The company announced plans to hire 4,000 new employees in 2024, expanding its total headcount from 15,829 at the end of 2023 to nearly 20,000.
This massive recruitment drive comes as Xpeng seeks to ramp up production and technology development.
In a letter to employees, Xpeng CEO He Xiaopeng described the Chinese auto market as a “bloody sea” of competition and stated that 2024 will be the “knockout round” for domestic brands.
To gain an edge over rivals like Nio, Xpeng will invest 3.5 billion yuan ($486 million) in AI research for intelligent driving capabilities.
Over the next three years, the company aims to roll out around 30 new models or updated versions of existing vehicles.
The expansion efforts contrast other EV startups downsizing to cut costs amid waning demand.
Nio recently trimmed its workforce by 10% to improve efficiency as competition heats up.

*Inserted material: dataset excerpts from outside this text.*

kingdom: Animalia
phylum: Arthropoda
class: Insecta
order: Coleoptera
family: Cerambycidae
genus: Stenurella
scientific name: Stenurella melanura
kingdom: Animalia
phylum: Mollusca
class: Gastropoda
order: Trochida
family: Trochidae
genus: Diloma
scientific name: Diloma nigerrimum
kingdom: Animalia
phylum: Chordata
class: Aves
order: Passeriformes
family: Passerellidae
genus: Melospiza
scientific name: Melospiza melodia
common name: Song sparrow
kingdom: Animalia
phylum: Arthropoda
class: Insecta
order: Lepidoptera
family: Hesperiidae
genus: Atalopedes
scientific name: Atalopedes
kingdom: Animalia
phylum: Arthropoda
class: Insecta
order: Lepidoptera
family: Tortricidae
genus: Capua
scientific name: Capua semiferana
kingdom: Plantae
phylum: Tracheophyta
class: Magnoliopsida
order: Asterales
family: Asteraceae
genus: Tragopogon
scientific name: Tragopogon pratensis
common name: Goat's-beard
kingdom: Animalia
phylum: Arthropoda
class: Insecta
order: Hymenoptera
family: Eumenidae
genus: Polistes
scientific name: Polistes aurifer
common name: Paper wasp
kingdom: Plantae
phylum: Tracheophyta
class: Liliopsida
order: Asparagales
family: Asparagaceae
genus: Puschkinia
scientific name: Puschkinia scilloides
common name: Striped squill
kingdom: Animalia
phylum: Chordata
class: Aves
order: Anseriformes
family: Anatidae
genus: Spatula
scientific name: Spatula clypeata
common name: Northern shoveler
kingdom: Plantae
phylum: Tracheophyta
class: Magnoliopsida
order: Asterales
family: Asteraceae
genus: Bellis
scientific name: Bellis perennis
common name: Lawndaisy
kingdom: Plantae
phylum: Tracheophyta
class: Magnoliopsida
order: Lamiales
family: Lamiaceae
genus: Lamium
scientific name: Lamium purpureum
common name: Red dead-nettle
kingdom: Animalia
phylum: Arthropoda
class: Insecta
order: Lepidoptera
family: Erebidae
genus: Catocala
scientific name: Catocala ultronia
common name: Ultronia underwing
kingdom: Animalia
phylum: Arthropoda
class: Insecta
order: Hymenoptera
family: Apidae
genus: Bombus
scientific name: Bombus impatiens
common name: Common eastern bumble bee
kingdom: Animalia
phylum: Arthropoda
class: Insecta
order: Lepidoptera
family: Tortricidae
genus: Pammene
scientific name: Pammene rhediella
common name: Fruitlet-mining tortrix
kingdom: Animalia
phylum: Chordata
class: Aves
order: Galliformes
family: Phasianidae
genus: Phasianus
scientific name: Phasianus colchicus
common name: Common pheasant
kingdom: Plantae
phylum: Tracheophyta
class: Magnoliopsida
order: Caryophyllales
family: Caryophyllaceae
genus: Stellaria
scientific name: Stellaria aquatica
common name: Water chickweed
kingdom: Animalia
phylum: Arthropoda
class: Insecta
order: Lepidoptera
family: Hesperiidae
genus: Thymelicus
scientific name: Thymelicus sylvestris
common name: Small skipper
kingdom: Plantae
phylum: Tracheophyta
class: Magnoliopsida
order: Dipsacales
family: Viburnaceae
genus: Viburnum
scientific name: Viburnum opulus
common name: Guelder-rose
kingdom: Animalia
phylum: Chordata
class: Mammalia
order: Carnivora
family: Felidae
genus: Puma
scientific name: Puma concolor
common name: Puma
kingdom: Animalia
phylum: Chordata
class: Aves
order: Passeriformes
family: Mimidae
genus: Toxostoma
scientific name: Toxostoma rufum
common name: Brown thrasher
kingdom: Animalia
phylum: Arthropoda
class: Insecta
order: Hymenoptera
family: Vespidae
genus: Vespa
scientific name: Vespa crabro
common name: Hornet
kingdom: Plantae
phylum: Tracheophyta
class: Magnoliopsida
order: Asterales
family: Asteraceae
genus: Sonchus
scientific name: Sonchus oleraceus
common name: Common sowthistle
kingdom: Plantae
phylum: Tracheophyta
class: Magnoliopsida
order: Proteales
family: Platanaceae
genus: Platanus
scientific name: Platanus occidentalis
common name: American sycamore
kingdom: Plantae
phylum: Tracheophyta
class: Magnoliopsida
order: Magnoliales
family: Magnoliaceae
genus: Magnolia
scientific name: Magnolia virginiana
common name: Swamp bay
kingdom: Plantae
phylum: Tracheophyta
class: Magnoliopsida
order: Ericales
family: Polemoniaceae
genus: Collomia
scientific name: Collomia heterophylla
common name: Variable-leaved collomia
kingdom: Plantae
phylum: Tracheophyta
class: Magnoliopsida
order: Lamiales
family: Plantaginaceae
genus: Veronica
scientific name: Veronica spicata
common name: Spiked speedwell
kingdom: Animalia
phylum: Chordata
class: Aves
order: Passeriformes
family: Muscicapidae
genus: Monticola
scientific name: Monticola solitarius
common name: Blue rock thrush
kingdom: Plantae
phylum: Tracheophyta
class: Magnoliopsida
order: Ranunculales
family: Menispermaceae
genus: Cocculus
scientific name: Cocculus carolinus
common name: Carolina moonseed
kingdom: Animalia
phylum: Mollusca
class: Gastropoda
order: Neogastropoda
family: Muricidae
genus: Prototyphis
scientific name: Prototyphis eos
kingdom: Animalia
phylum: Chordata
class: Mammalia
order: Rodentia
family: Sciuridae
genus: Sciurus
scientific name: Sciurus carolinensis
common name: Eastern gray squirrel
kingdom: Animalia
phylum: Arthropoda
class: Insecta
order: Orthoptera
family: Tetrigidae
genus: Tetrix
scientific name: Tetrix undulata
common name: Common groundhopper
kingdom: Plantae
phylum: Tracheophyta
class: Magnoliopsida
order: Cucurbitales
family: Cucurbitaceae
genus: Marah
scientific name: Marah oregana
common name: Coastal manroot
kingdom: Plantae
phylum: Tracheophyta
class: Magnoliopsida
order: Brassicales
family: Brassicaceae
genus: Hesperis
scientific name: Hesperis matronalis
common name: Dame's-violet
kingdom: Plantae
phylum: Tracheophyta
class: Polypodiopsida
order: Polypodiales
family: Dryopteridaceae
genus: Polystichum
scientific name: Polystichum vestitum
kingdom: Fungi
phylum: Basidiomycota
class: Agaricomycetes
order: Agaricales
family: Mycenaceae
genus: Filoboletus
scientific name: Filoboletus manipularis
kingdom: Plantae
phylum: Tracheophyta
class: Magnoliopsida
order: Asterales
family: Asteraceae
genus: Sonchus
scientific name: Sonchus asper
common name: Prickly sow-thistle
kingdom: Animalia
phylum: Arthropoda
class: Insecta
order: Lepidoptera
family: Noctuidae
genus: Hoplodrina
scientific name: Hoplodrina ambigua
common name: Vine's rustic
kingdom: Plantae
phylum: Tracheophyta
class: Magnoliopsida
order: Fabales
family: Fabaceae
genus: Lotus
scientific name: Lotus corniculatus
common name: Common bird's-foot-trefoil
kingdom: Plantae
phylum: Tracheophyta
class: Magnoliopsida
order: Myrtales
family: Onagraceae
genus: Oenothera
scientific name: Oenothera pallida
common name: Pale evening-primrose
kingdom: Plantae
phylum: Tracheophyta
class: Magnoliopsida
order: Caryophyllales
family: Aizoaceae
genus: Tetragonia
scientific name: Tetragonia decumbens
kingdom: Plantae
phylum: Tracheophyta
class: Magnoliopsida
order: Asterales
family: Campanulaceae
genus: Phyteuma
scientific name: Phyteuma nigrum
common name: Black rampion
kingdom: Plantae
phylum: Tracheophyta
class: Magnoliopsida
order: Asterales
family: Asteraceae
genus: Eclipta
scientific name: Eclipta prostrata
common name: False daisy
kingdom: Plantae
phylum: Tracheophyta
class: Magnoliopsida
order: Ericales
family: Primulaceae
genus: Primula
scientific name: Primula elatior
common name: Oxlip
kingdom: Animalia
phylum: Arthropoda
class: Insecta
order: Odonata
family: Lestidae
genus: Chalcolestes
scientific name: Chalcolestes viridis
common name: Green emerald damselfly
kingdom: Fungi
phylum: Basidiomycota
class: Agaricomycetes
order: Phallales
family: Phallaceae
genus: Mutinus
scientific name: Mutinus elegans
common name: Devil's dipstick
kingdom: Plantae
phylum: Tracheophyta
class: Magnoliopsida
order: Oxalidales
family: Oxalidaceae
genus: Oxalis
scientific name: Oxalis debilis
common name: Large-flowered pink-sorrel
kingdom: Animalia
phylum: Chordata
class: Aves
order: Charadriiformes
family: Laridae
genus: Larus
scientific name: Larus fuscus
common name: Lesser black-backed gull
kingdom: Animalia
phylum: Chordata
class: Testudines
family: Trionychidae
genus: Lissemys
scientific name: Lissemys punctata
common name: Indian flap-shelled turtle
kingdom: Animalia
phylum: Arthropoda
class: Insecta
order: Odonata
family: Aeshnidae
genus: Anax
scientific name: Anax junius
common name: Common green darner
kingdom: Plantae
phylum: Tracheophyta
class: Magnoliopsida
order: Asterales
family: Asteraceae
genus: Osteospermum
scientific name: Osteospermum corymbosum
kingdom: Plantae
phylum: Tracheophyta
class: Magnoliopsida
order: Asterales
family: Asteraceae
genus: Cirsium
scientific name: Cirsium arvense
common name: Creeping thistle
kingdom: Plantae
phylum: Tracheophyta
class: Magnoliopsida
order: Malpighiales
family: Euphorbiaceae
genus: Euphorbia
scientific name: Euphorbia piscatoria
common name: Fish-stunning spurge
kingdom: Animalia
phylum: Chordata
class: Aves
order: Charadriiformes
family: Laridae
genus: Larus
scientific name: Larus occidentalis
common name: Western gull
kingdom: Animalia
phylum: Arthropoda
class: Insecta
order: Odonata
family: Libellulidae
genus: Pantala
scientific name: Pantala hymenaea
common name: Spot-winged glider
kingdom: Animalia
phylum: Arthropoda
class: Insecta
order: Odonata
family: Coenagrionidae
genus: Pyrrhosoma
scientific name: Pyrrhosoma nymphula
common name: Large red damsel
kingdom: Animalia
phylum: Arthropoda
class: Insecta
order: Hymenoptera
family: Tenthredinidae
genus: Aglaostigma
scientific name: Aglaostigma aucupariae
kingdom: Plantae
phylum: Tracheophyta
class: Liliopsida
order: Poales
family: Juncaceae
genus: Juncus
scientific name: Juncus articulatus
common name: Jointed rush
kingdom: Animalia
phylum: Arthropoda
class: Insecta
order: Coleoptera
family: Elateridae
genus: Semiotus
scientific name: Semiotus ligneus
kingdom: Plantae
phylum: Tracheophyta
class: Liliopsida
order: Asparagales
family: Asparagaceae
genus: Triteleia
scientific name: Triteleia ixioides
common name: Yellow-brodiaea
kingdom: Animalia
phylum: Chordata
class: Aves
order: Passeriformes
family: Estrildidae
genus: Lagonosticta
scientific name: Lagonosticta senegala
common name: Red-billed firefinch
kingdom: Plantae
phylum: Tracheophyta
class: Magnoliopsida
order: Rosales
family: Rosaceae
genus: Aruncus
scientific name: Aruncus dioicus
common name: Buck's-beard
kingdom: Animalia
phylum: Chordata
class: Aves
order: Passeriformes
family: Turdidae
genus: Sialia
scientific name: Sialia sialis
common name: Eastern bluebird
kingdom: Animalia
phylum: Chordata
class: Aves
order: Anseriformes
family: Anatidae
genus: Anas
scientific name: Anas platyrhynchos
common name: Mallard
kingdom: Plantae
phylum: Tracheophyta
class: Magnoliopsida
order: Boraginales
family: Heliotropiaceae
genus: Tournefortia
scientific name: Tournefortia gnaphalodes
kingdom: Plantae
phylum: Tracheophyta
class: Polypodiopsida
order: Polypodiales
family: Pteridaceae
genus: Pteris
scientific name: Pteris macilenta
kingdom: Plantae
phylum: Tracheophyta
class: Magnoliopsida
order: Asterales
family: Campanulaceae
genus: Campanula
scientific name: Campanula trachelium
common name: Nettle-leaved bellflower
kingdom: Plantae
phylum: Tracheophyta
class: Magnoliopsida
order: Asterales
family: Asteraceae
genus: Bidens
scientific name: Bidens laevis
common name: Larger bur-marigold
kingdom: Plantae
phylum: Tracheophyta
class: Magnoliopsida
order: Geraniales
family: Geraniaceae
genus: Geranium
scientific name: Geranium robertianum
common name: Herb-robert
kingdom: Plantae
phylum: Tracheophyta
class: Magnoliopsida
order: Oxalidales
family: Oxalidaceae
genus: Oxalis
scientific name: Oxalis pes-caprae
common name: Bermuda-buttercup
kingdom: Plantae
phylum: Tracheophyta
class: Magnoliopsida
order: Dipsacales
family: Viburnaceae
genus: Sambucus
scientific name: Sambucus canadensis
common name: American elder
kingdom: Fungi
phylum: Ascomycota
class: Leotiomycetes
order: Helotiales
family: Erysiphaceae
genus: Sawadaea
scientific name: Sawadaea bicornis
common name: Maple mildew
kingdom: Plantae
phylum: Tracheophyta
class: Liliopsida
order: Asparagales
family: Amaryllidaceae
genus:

However, Xpeng is looking to buck the trend in 2023, with He stating that the tough macroeconomic environment presents an opportunity for the company to pull ahead of competitors.
Xpeng expects to “enter a high-speed positive cycle” by Q4 2024.
Xpeng also responds to European trade probes into Chinese EV subsidies to boost overseas sales.
The company plans to cooperate with foreign partners to overcome regulatory hurdles.
With backing from Volkswagen, which owns a 5% stake in Xpeng, the Chinese automaker aims to double its performance in 2024.
This aggressive growth strategy could help Xpeng thrive even as the broader car market slows.